As defibrillation is only indicated for VF or pulseless VT, the incidence of these shockable rhythms in OHCA is an important consideration in a PAD programme. In Hong Kong, a fall in the incidence of VF in OHCA has been observed alongside a similar downward trend elsewhere.1 28 The latest study revealed an incidence rate of 8.7%.1 Whether the advanced age of the local OHCA patients is a contributing factor is unknown. It seems reasonable to postulate that like elsewhere, improved medical care of patients with coronary artery disease may be contributory. Nonetheless caution is needed in interpreting this incidence rate when PAD is considered. It is well known that patients with VF will soon become asystolic in the absence of any intervention. With a call to patient’s side with an interval of 9 minutes by the EMS, it is possible that a proportion of VF cases will have already degenerated into asystole when the EMS connect them to the cardiac monitor. It has been estimated that about 53% of patients may be in VT or VF within 4 minutes of collapse from OHCA.43 If an effective PAD programme is in place, more VF cases will be identified by the AED machine.

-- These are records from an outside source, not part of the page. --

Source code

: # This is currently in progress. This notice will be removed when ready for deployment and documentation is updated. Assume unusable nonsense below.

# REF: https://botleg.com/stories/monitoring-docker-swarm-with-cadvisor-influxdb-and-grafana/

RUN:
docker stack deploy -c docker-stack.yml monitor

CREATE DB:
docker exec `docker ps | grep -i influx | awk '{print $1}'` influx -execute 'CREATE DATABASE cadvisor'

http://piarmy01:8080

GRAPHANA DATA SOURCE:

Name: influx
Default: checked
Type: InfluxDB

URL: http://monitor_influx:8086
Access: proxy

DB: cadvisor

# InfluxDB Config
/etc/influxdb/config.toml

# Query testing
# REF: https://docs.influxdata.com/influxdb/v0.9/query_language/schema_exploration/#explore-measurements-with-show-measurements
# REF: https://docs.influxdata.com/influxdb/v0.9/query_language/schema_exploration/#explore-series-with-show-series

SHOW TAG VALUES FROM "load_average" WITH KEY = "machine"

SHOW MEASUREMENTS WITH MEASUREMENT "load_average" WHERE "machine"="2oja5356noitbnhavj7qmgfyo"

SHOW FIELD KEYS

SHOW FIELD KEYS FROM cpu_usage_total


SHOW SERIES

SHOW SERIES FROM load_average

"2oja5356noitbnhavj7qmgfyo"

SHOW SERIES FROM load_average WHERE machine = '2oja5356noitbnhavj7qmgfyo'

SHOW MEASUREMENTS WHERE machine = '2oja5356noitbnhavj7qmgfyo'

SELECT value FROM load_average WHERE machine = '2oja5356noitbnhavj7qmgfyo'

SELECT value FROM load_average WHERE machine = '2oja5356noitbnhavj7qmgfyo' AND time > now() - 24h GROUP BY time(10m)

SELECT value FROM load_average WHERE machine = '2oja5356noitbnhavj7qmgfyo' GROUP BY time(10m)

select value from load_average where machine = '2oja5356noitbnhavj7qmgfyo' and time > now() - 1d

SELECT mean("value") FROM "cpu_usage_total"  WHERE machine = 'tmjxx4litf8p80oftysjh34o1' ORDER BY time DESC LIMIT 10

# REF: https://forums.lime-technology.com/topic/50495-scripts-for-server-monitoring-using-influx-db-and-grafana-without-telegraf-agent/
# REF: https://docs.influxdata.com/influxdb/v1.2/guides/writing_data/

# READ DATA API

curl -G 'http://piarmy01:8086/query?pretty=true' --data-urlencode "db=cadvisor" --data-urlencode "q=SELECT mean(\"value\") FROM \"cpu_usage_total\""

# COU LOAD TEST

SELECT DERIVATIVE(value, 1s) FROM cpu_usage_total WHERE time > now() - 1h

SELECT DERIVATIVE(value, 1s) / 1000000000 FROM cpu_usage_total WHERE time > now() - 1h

Automated external defibrillator is clinically effective in improving the survival outcome of OHCA. Cost-effectiveness is nonetheless dependent on multiple factors. In Hong Kong, there is a need to implement a PAD programme in order to shorten the time to first defibrillation, with itself being a predictor of survival. Based on the best available evidence for Hong Kong, strategic planning, eg matching the incidence of OHCA with AED placement, ensuring accessibility, and establishing an AED registry with an infrastructure of AED maintenance are recommended. Unguided placement of AEDs is discouraged because it is likely a waste of resources. In parallel, public engagement is essential. Both knowledge and attitude should be enhanced through education. Early defibrillation is just one of the links in the chain of survival. From the community perspective, basic life support by a bystander, eg CPR, deserves continued encouragement despite the increased bystander CPR rate to nearly 30% over the past 14 years. This is because high-quality bystander CPR may help prevent degeneration to asystole.
All authors have disclosed no conflicts of interest.